> TASK ITEM:
Reproduce every line of the listing below word for word, leaving out the pictures.

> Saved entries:
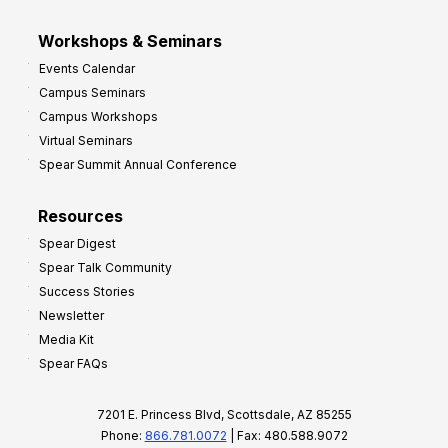
Workshops & Seminars
Events Calendar
Campus Seminars
Campus Workshops
Virtual Seminars
Spear Summit Annual Conference
Resources
Spear Digest
Spear Talk Community
Success Stories
Newsletter
Media Kit
Spear FAQs
7201 E. Princess Blvd, Scottsdale, AZ 85255
Phone:
866.781.0072
| Fax: 480.588.9072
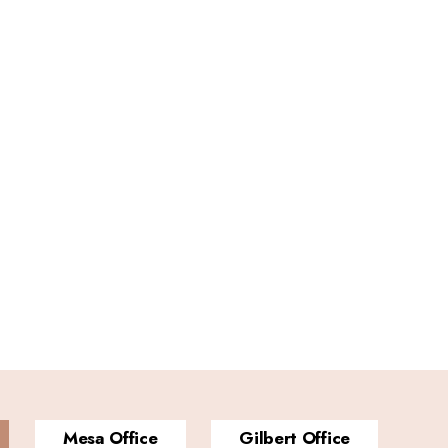
Mesa Office
Gilbert Office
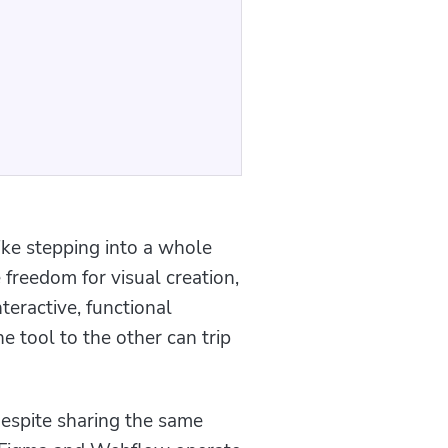
ike stepping into a whole
freedom for visual creation,
teractive, functional
e tool to the other can trip
Despite sharing the same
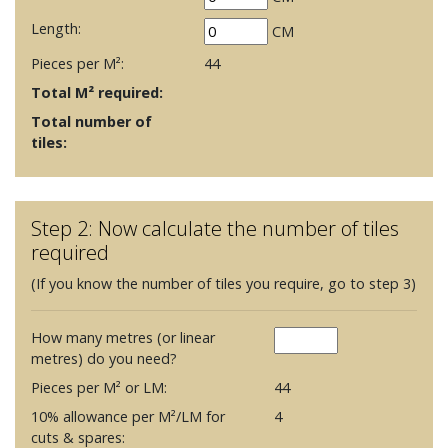
Length:
CM
Pieces per M²:
44
Total M² required:
Total number of
tiles:
Step 2: Now calculate the number of tiles
required
(If you know the number of tiles you require, go to step 3)
How many metres (or linear
metres) do you need?
Pieces per M² or LM:
44
10% allowance per M²/LM for
4
cuts & spares:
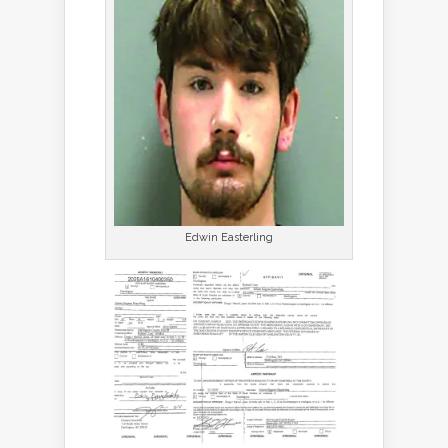
Edwin Easterling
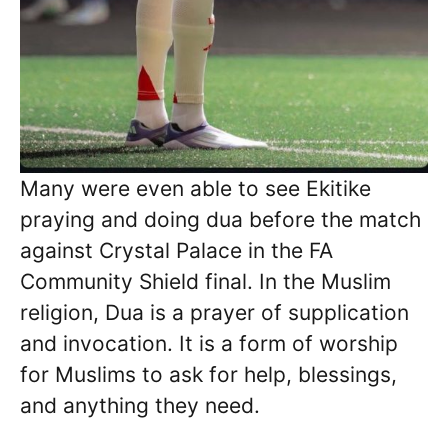
Many were even able to see Ekitike
praying and doing dua before the match
against Crystal Palace in the FA
Community Shield final. In the Muslim
religion, Dua is a prayer of supplication
and invocation. It is a form of worship
for Muslims to ask for help, blessings,
and anything they need.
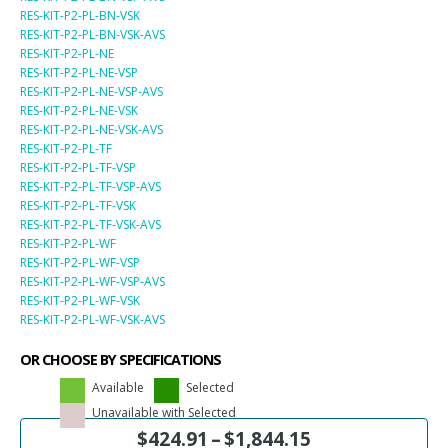
RES-KIT-P2-PL-BN-VSK
RES-KIT-P2-PL-BN-VSK-AVS
RES-KIT-P2-PL-NE
RES-KIT-P2-PL-NE-VSP
RES-KIT-P2-PL-NE-VSP-AVS
RES-KIT-P2-PL-NE-VSK
RES-KIT-P2-PL-NE-VSK-AVS
RES-KIT-P2-PL-TF
RES-KIT-P2-PL-TF-VSP
RES-KIT-P2-PL-TF-VSP-AVS
RES-KIT-P2-PL-TF-VSK
RES-KIT-P2-PL-TF-VSK-AVS
RES-KIT-P2-PL-WF
RES-KIT-P2-PL-WF-VSP
RES-KIT-P2-PL-WF-VSP-AVS
RES-KIT-P2-PL-WF-VSK
RES-KIT-P2-PL-WF-VSK-AVS
OR CHOOSE BY SPECIFICATIONS
Available
Selected
Unavailable with Selected
$
424.91
–
$
1,844.15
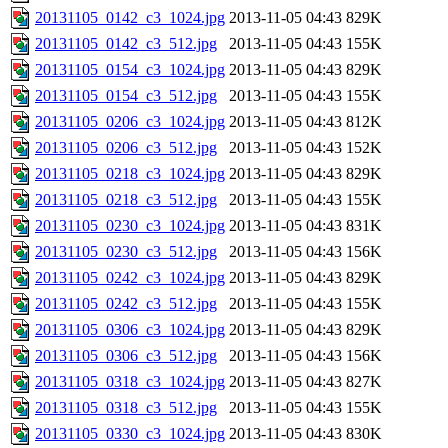
20131105_0142_c3_1024.jpg
2013-11-05 04:43
829K
20131105_0142_c3_512.jpg
2013-11-05 04:43
155K
20131105_0154_c3_1024.jpg
2013-11-05 04:43
829K
20131105_0154_c3_512.jpg
2013-11-05 04:43
155K
20131105_0206_c3_1024.jpg
2013-11-05 04:43
812K
20131105_0206_c3_512.jpg
2013-11-05 04:43
152K
20131105_0218_c3_1024.jpg
2013-11-05 04:43
829K
20131105_0218_c3_512.jpg
2013-11-05 04:43
155K
20131105_0230_c3_1024.jpg
2013-11-05 04:43
831K
20131105_0230_c3_512.jpg
2013-11-05 04:43
156K
20131105_0242_c3_1024.jpg
2013-11-05 04:43
829K
20131105_0242_c3_512.jpg
2013-11-05 04:43
155K
20131105_0306_c3_1024.jpg
2013-11-05 04:43
829K
20131105_0306_c3_512.jpg
2013-11-05 04:43
156K
20131105_0318_c3_1024.jpg
2013-11-05 04:43
827K
20131105_0318_c3_512.jpg
2013-11-05 04:43
155K
20131105_0330_c3_1024.jpg
2013-11-05 04:43
830K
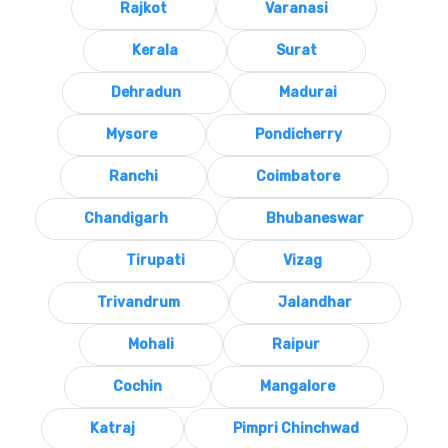
Rajkot
Varanasi
Kerala
Surat
Dehradun
Madurai
Mysore
Pondicherry
Ranchi
Coimbatore
Chandigarh
Bhubaneswar
Tirupati
Vizag
Trivandrum
Jalandhar
Mohali
Raipur
Cochin
Mangalore
Katraj
Pimpri Chinchwad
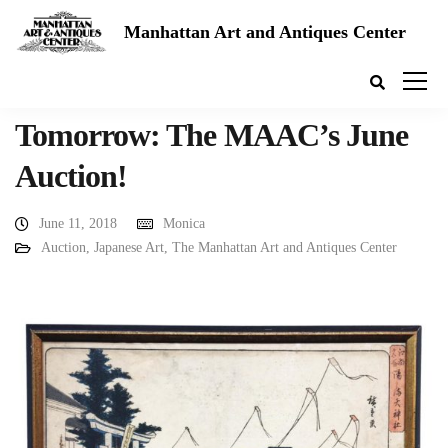
Manhattan Art and Antiques Center
Tomorrow: The MAAC’s June
Auction!
June 11, 2018
Monica
Auction
,
Japanese Art
,
The Manhattan Art and Antiques Center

> RESPONSE FOR THIS EXERCISE:
Workshops & Seminars
Events Calendar
Campus Seminars
Campus Workshops
Virtual Seminars
Spear Summit Annual Conference
Resources
Spear Digest
Spear Talk Community
Success Stories
Newsletter
Media Kit
Spear FAQs
7201 E. Princess Blvd, Scottsdale, AZ 85255
Phone:
866.781.0072
| Fax: 480.588.9072
Mesa Office
Gilbert Office
ike stepping into a whole
freedom for visual creation,
teractive, functional
e tool to the other can trip
Despite sharing the same
Length:
CM
Pieces per M²:
44
Total M² required:
Total number of
tiles:
Step 2: Now calculate the number of tiles
required
(If you know the number of tiles you require, go to step 3)
How many metres (or linear
metres) do you need?
Pieces per M² or LM:
44
10% allowance per M²/LM for
4
cuts & spares:
Edwin Easterling
Many were even able to see Ekitike
praying and doing dua before the match
against Crystal Palace in the FA
Community Shield final. In the Muslim
religion, Dua is a prayer of supplication
and invocation. It is a form of worship
for Muslims to ask for help, blessings,
and anything they need.
RES-KIT-P2-PL-BN-VSK
RES-KIT-P2-PL-BN-VSK-AVS
RES-KIT-P2-PL-NE
RES-KIT-P2-PL-NE-VSP
RES-KIT-P2-PL-NE-VSP-AVS
RES-KIT-P2-PL-NE-VSK
RES-KIT-P2-PL-NE-VSK-AVS
RES-KIT-P2-PL-TF
RES-KIT-P2-PL-TF-VSP
RES-KIT-P2-PL-TF-VSP-AVS
RES-KIT-P2-PL-TF-VSK
RES-KIT-P2-PL-TF-VSK-AVS
RES-KIT-P2-PL-WF
RES-KIT-P2-PL-WF-VSP
RES-KIT-P2-PL-WF-VSP-AVS
RES-KIT-P2-PL-WF-VSK
RES-KIT-P2-PL-WF-VSK-AVS
OR CHOOSE BY SPECIFICATIONS
Available
Selected
Unavailable with Selected
$
424.91
–
$
1,844.15
20131105_0142_c3_1024.jpg
2013-11-05 04:43
829K
20131105_0142_c3_512.jpg
2013-11-05 04:43
155K
20131105_0154_c3_1024.jpg
2013-11-05 04:43
829K
20131105_0154_c3_512.jpg
2013-11-05 04:43
155K
20131105_0206_c3_1024.jpg
2013-11-05 04:43
812K
20131105_0206_c3_512.jpg
2013-11-05 04:43
152K
20131105_0218_c3_1024.jpg
2013-11-05 04:43
829K
20131105_0218_c3_512.jpg
2013-11-05 04:43
155K
20131105_0230_c3_1024.jpg
2013-11-05 04:43
831K
20131105_0230_c3_512.jpg
2013-11-05 04:43
156K
20131105_0242_c3_1024.jpg
2013-11-05 04:43
829K
20131105_0242_c3_512.jpg
2013-11-05 04:43
155K
20131105_0306_c3_1024.jpg
2013-11-05 04:43
829K
20131105_0306_c3_512.jpg
2013-11-05 04:43
156K
20131105_0318_c3_1024.jpg
2013-11-05 04:43
827K
20131105_0318_c3_512.jpg
2013-11-05 04:43
155K
20131105_0330_c3_1024.jpg
2013-11-05 04:43
830K
Rajkot
Varanasi
Kerala
Surat
Dehradun
Madurai
Mysore
Pondicherry
Ranchi
Coimbatore
Chandigarh
Bhubaneswar
Tirupati
Vizag
Trivandrum
Jalandhar
Mohali
Raipur
Cochin
Mangalore
Katraj
Pimpri Chinchwad
Manhattan Art and Antiques Center
Tomorrow: The MAAC’s June
Auction!
June 11, 2018
Monica
Auction
,
Japanese Art
,
The Manhattan Art and Antiques Center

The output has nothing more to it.